There are somewhat more earthbound works on stone in the exhibition, too. Just as the Protestant Reformation had spurred a renewed engagement with faith and scripture, it also opened up new possibilities for art based in the scientific and secular worlds. In the exhibition, two works that are both on marble and of marble – a still life on a marble ledge by Gerard van Spaendonck and the interior of a marble church by Wilhelm van Ehrenberg – are delights for the eye, a kind of visual pun. But the marriage of surface with story seen in works like “Tempesta’s Annunciation” is really the strength and the focus of the exhibition. How better to visually represent the blending of the material and metaphysical worlds that is the Annunciation than on this singular piece of alabaster? As previously noted, its concentric rings compositionally separate the realms of heaven and earth, with a ray of holy light passing between them. Beyond that, the very material of alabaster itself, with its translucent quality and associations with funerary sculpture, somehow manages to symbolize both the purity of the Virgin Mary – which, like the stone, allowed light to pass through without damage – and the ultimate fate of the son she will bear.

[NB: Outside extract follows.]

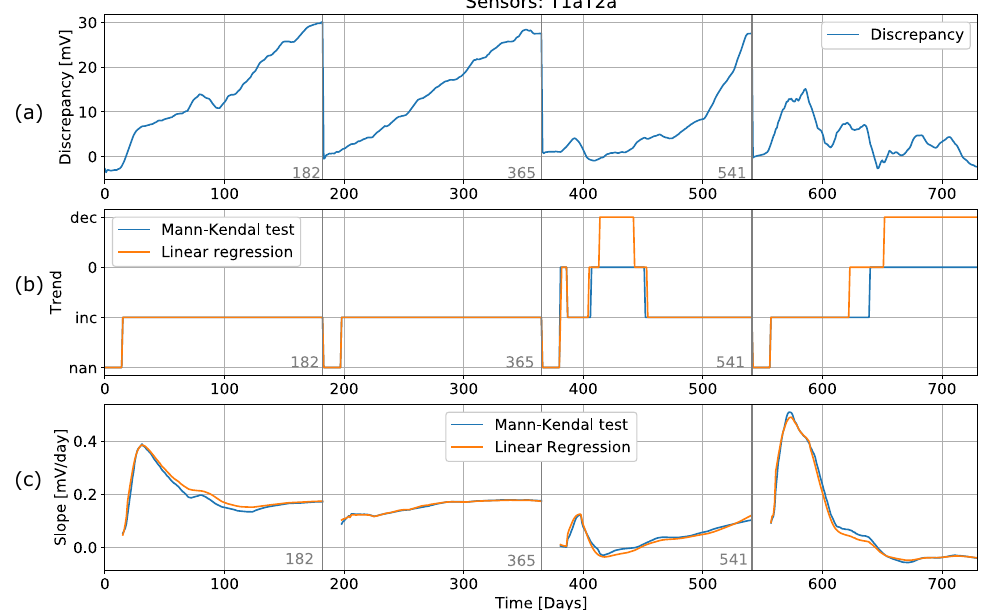
Figure 11. Recursive process of trend detection with filtered (Hampel filter) and averaged (window = ten) data. The graphs show ( a ) processed data ( b ), trend detection, and ( c ) the slope calculated when applying trend detection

The exhibition as a whole is an ambitious undertaking. Of the more than 70 paintings, the majority are international loans, many from private collections, each requiring their own set of negotiations during a time when overseas travel and shipping are unusually complicated (the show was originally planned for 2020 but postponed for pandemic-related reasons). Further, the works come with their own display challenges: many are reflective, making them complicated to light; several works must be displayed inside clear Plexiglas boxes to protect them from visitors’ curious hands; and on the whole, they are quite small, making the hanging of the show a complex aesthetic feat. Mann jokes that it could be a challenge to avoid having the object labels be three times the size of the objects themselves. “We’ve chosen our words very carefully,” she says, “but we’ve tried to bring out the richness, because to me that’s what this show is about.”